Exxon expects revenue from selling these polymers to rise from effectively zero to one billion dollars by 2040. And their SVP of Specialty Products sounds pretty bullish to me: “You will hear about the Proxxima brand. These are thermoset resins, and, in a nutshell, they cure faster, they are stronger, more durable, and lighter than existing product in the marketplace. I strongly believe that no other companies has the ability to scale these technology breakthroughs into products society needs.”
What do you think?
(Also, if you know anything else about this, please drop me a comment!)
What else is going on:
Dow Chemical started up their new MDI distillation and prepolymers plants in Freeport, TX. The startup of the new plants coincides with the shutdown of their existing MDI production a couple of hours north in La Porte, TX—if you know why they shut down the old site, let me know!
South Korea’s SKC Co. is planning to build a new polybutylene adipate terephthalate (PBAT) plant.
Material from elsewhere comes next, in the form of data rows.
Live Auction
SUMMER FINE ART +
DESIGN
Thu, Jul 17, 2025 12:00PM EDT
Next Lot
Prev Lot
PBAT is a weird polymer because it biodegrades better than polylactic acid (PLA), but it’s made from petroleum-based molecules: adipic acid, 1,4-butanediol, and terephthalic acid.
France's Arkema announced plans to expand their dimethyl disulfide (DMDS) production at its site in Beaumont, TX. This stuff is most commonly used to prepare catalysts for hydrodesulfurization, but Arkema is saying that it’s the demand for DMDS as a biofuel additive that is driving the investment.
Huntsman is piloting a process that converts natural gas into hydrogen and carbon nanotubes. It’s really similar to the methane pyrolysis we see Monolith doing up in Nebraska, but with the intent of making nanotubes instead of carbon black. (Which isn’t crazy or anything, we make nanotubes from carbon black.)